Everything from the line containing "ponerlos en el IDE" through the line containing "sobre la marcha." should be repeated exactly, and nothing else from the data.

───── THE INPUT

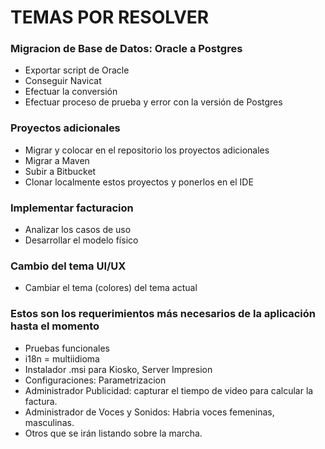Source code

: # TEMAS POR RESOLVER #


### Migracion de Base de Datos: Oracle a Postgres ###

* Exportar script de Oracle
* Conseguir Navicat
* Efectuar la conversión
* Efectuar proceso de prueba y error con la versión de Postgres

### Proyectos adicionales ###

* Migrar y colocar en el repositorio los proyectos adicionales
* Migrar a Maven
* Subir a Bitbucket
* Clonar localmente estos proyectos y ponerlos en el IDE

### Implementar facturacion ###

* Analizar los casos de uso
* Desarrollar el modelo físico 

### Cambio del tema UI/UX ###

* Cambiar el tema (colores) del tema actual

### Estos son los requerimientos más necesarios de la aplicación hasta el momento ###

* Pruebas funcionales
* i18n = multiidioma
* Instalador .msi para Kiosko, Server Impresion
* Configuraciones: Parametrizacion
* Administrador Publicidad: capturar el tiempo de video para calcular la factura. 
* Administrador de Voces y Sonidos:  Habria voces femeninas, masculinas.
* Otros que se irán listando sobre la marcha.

──────────
───── THE INPUT

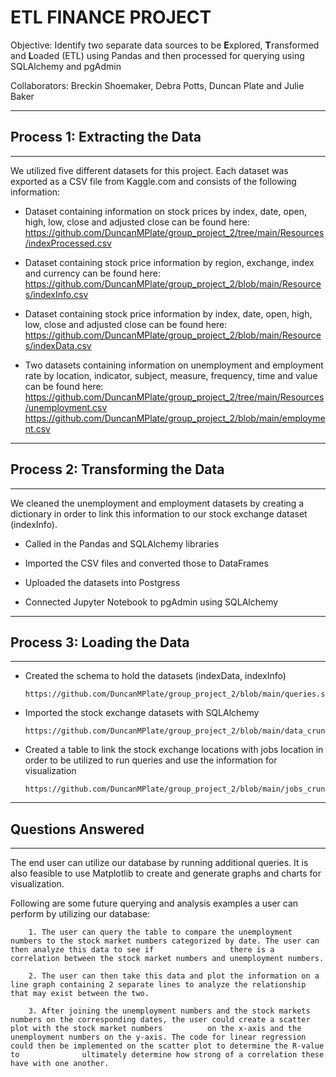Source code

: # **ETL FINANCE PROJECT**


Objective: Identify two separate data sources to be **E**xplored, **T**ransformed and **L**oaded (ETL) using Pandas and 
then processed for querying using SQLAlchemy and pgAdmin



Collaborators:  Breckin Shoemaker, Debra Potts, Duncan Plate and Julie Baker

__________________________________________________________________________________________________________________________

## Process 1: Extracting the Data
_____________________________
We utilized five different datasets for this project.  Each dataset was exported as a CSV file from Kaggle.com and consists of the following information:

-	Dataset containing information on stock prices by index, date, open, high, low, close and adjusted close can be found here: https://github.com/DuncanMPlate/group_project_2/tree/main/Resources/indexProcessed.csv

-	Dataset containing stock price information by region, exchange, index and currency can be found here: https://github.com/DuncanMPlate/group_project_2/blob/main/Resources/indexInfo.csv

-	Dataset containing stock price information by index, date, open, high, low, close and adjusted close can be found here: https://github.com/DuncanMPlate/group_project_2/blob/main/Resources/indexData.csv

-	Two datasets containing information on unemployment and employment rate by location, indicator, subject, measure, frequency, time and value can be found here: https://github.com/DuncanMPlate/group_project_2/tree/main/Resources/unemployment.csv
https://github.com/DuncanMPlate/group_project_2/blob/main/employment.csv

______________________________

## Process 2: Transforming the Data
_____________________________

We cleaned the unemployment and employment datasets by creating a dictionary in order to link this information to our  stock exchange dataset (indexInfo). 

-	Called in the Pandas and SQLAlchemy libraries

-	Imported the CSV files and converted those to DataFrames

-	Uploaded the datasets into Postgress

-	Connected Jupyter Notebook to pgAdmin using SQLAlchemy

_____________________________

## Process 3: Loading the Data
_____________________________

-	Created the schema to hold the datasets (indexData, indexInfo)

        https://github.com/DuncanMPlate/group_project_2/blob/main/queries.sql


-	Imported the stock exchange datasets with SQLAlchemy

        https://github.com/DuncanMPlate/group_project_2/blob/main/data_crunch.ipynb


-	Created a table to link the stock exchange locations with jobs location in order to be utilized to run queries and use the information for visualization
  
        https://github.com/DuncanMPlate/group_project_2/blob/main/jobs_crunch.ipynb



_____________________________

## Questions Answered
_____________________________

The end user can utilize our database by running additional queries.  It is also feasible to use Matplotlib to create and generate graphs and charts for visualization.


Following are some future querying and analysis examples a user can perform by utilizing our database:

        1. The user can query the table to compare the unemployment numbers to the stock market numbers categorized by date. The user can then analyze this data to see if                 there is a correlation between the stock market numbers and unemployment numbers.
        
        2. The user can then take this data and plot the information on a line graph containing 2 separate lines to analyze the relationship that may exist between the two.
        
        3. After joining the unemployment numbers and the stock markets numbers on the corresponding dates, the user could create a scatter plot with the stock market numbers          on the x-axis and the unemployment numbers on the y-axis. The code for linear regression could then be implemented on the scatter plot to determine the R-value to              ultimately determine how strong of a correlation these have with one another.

──────────

§ **SOLUTION TO THIS EXERCISE**:
* Clonar localmente estos proyectos y ponerlos en el IDE

### Implementar facturacion ###

* Analizar los casos de uso
* Desarrollar el modelo físico 

### Cambio del tema UI/UX ###

* Cambiar el tema (colores) del tema actual

### Estos son los requerimientos más necesarios de la aplicación hasta el momento ###

* Pruebas funcionales
* i18n = multiidioma
* Instalador .msi para Kiosko, Server Impresion
* Configuraciones: Parametrizacion
* Administrador Publicidad: capturar el tiempo de video para calcular la factura. 
* Administrador de Voces y Sonidos:  Habria voces femeninas, masculinas.
* Otros que se irán listando sobre la marcha.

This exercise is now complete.